Kansas report calls for overhauling school finance
TOPEKA — A special legislative committee voted on party lines Tuesday to issue a final report that calls for revamping the way Kansas funds public schools, focusing more on student outcomes and tightening state controls over how districts can issue bonds.
Although it is not a formal bill, the document will likely serve as a guideline as lawmakers try to craft a new school funding system to replace the one they repealed last year. Kansas spends more than $3.5 billion a year funding public schools, by far the largest single category of state spending.
Republican Gov.
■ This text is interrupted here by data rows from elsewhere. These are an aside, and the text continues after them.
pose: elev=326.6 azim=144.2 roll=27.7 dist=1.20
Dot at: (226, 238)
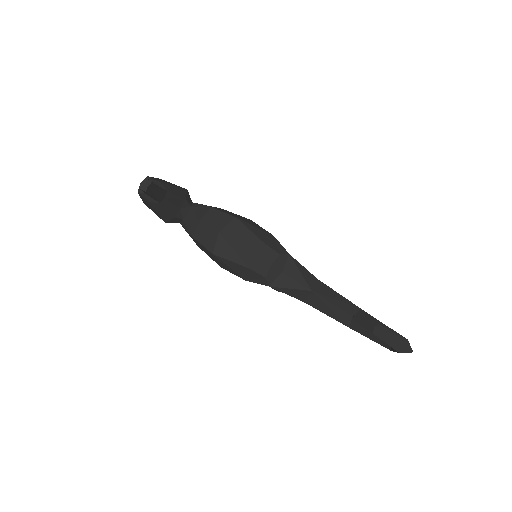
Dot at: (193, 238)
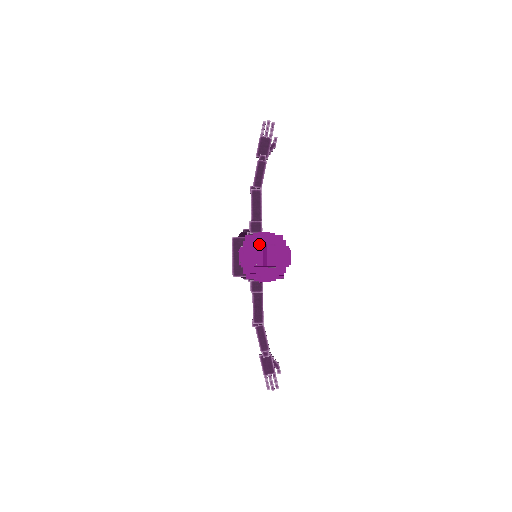
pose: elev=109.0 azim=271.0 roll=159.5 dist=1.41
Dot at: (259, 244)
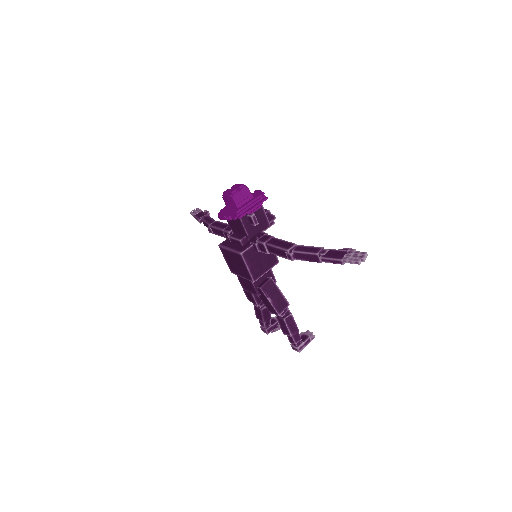
Dot at: occluded
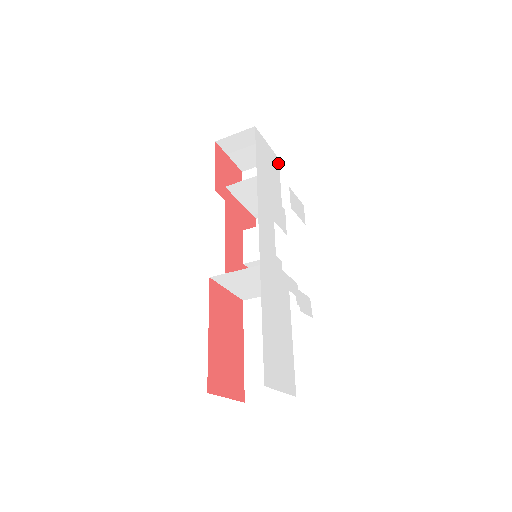
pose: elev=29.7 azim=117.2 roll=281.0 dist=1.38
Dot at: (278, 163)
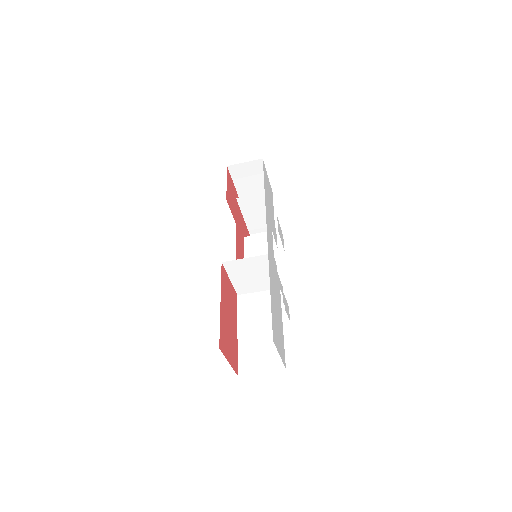
Dot at: (272, 194)
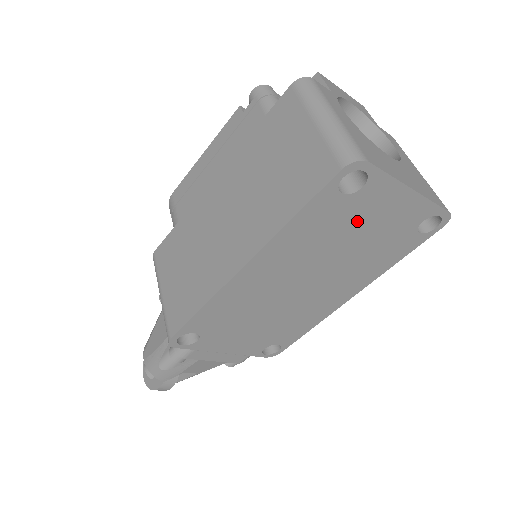
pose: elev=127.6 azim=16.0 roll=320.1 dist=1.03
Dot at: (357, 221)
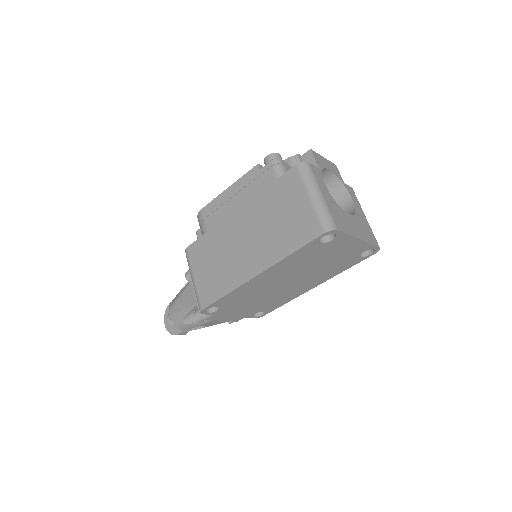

Sam Brownback has called on lawmakers to write a new funding formula this year, but some legislative leaders have said it could take at least two sessions to complete the process.
The report by the Special Committee on K12 Student Success makes only general comments about how a new funding formula should be organized, saying it should “Focus on each individual student” and “Include accountability and reporting measures to ensure aid is being distributed according to the needs of each individual student.”
But it does suggest significant changes in the way the state distributes aid for “at risk” students, those deemed vulnerable to failing or dropping out.
Instead of basing that on poverty status, as the old formula had done, the report says such funding, “should be based directly upon a student’s ability to learn,” suggesting that test scores, classroom grades and other measures should be used to determine at-risk status.
It also calls for scrapping the system of giving annual assessments in reading and math, a program currently run by Kansas University’s Center for Educational Testing and Evaluation, and instead hiring a third-party vendor from outside Kansas to develop and administer tests.
And it calls for the state to provide funding for every high school student to take the ACT college entrance exam.
In addition, it calls for requiring school districts to seek approval from a special legislative committee before they can be eligible for receiving state aid for bond and interest payments.
The report makes no specific mention of Brownback’s suggestion for including merit pay for teachers, which he called for in his State of the State address last week. But it does call for forming a special committee to look more in depth at a variety of issues, including teacher pay and special education among others.
Sen. Anthony Hensley, D-Topeka, the ranking minority member on the panel, offered several amendments to the report, although most were defeated on party-line votes.
But he did succeed in inserting language that says any new funding formula should recognize the different costs in educating students with different levels of needs.
He also inserted language reflecting recent Kansas Supreme Court rulings that say funding should be equitable, “so that districts have reasonably equal access to substantially similar educational opportunity through similar tax effort.”